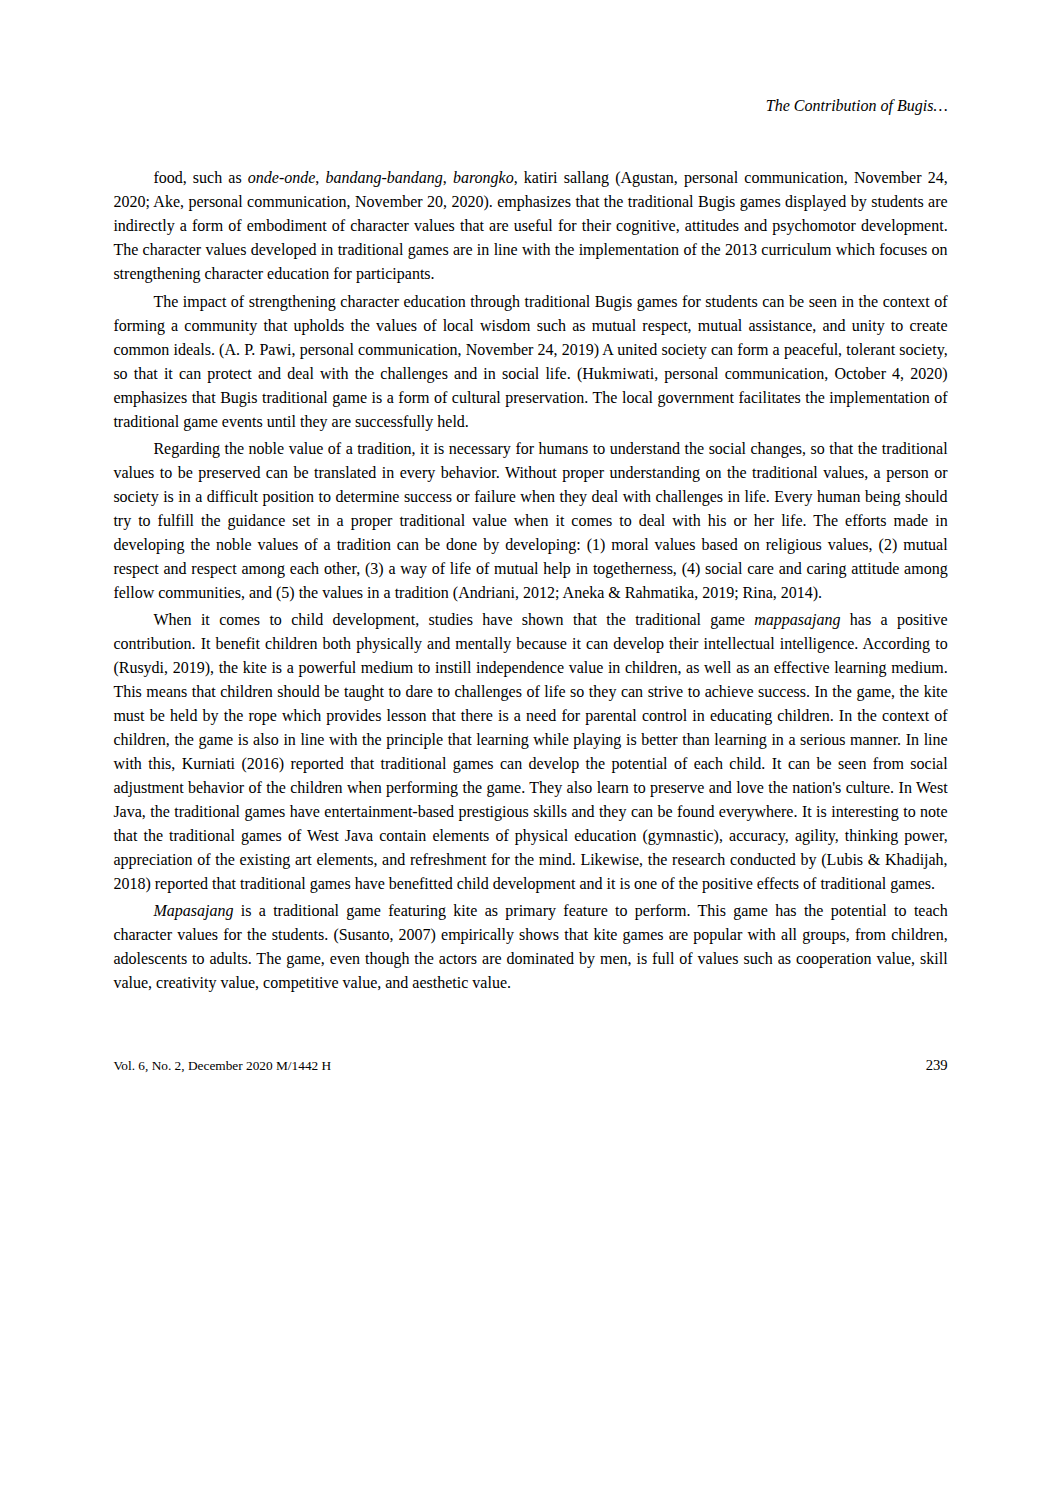The Contribution of Bugis…
food, such as onde-onde, bandang-bandang, barongko, katiri sallang (Agustan, personal communication, November 24, 2020; Ake, personal communication, November 20, 2020). emphasizes that the traditional Bugis games displayed by students are indirectly a form of embodiment of character values that are useful for their cognitive, attitudes and psychomotor development. The character values developed in traditional games are in line with the implementation of the 2013 curriculum which focuses on strengthening character education for participants.
The impact of strengthening character education through traditional Bugis games for students can be seen in the context of forming a community that upholds the values of local wisdom such as mutual respect, mutual assistance, and unity to create common ideals. (A. P. Pawi, personal communication, November 24, 2019) A united society can form a peaceful, tolerant society, so that it can protect and deal with the challenges and in social life. (Hukmiwati, personal communication, October 4, 2020) emphasizes that Bugis traditional game is a form of cultural preservation. The local government facilitates the implementation of traditional game events until they are successfully held.
Regarding the noble value of a tradition, it is necessary for humans to understand the social changes, so that the traditional values to be preserved can be translated in every behavior. Without proper understanding on the traditional values, a person or society is in a difficult position to determine success or failure when they deal with challenges in life. Every human being should try to fulfill the guidance set in a proper traditional value when it comes to deal with his or her life. The efforts made in developing the noble values of a tradition can be done by developing: (1) moral values based on religious values, (2) mutual respect and respect among each other, (3) a way of life of mutual help in togetherness, (4) social care and caring attitude among fellow communities, and (5) the values in a tradition (Andriani, 2012; Aneka & Rahmatika, 2019; Rina, 2014).
When it comes to child development, studies have shown that the traditional game mappasajang has a positive contribution. It benefit children both physically and mentally because it can develop their intellectual intelligence. According to (Rusydi, 2019), the kite is a powerful medium to instill independence value in children, as well as an effective learning medium. This means that children should be taught to dare to challenges of life so they can strive to achieve success. In the game, the kite must be held by the rope which provides lesson that there is a need for parental control in educating children. In the context of children, the game is also in line with the principle that learning while playing is better than learning in a serious manner. In line with this, Kurniati (2016) reported that traditional games can develop the potential of each child. It can be seen from social adjustment behavior of the children when performing the game. They also learn to preserve and love the nation's culture. In West Java, the traditional games have entertainment-based prestigious skills and they can be found everywhere. It is interesting to note that the traditional games of West Java contain elements of physical education (gymnastic), accuracy, agility, thinking power, appreciation of the existing art elements, and refreshment for the mind. Likewise, the research conducted by (Lubis & Khadijah, 2018) reported that traditional games have benefitted child development and it is one of the positive effects of traditional games.
Mapasajang is a traditional game featuring kite as primary feature to perform. This game has the potential to teach character values for the students. (Susanto, 2007) empirically shows that kite games are popular with all groups, from children, adolescents to adults. The game, even though the actors are dominated by men, is full of values such as cooperation value, skill value, creativity value, competitive value, and aesthetic value.
Vol. 6, No. 2, December 2020 M/1442 H 239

==========

## ACTIVITY
Quote the material word for word, dropping any images it holds.

## FINAL ANSWER
The Contribution of Bugis…
food, such as onde-onde, bandang-bandang, barongko, katiri sallang (Agustan, personal communication, November 24, 2020; Ake, personal communication, November 20, 2020). emphasizes that the traditional Bugis games displayed by students are indirectly a form of embodiment of character values that are useful for their cognitive, attitudes and psychomotor development. The character values developed in traditional games are in line with the implementation of the 2013 curriculum which focuses on strengthening character education for participants.
The impact of strengthening character education through traditional Bugis games for students can be seen in the context of forming a community that upholds the values of local wisdom such as mutual respect, mutual assistance, and unity to create common ideals. (A. P. Pawi, personal communication, November 24, 2019) A united society can form a peaceful, tolerant society, so that it can protect and deal with the challenges and in social life. (Hukmiwati, personal communication, October 4, 2020) emphasizes that Bugis traditional game is a form of cultural preservation. The local government facilitates the implementation of traditional game events until they are successfully held.
Regarding the noble value of a tradition, it is necessary for humans to understand the social changes, so that the traditional values to be preserved can be translated in every behavior. Without proper understanding on the traditional values, a person or society is in a difficult position to determine success or failure when they deal with challenges in life. Every human being should try to fulfill the guidance set in a proper traditional value when it comes to deal with his or her life. The efforts made in developing the noble values of a tradition can be done by developing: (1) moral values based on religious values, (2) mutual respect and respect among each other, (3) a way of life of mutual help in togetherness, (4) social care and caring attitude among fellow communities, and (5) the values in a tradition (Andriani, 2012; Aneka & Rahmatika, 2019; Rina, 2014).
When it comes to child development, studies have shown that the traditional game mappasajang has a positive contribution. It benefit children both physically and mentally because it can develop their intellectual intelligence. According to (Rusydi, 2019), the kite is a powerful medium to instill independence value in children, as well as an effective learning medium. This means that children should be taught to dare to challenges of life so they can strive to achieve success. In the game, the kite must be held by the rope which provides lesson that there is a need for parental control in educating children. In the context of children, the game is also in line with the principle that learning while playing is better than learning in a serious manner. In line with this, Kurniati (2016) reported that traditional games can develop the potential of each child. It can be seen from social adjustment behavior of the children when performing the game. They also learn to preserve and love the nation's culture. In West Java, the traditional games have entertainment-based prestigious skills and they can be found everywhere. It is interesting to note that the traditional games of West Java contain elements of physical education (gymnastic), accuracy, agility, thinking power, appreciation of the existing art elements, and refreshment for the mind. Likewise, the research conducted by (Lubis & Khadijah, 2018) reported that traditional games have benefitted child development and it is one of the positive effects of traditional games.
Mapasajang is a traditional game featuring kite as primary feature to perform. This game has the potential to teach character values for the students. (Susanto, 2007) empirically shows that kite games are popular with all groups, from children, adolescents to adults. The game, even though the actors are dominated by men, is full of values such as cooperation value, skill value, creativity value, competitive value, and aesthetic value.
Vol. 6, No. 2, December 2020 M/1442 H 239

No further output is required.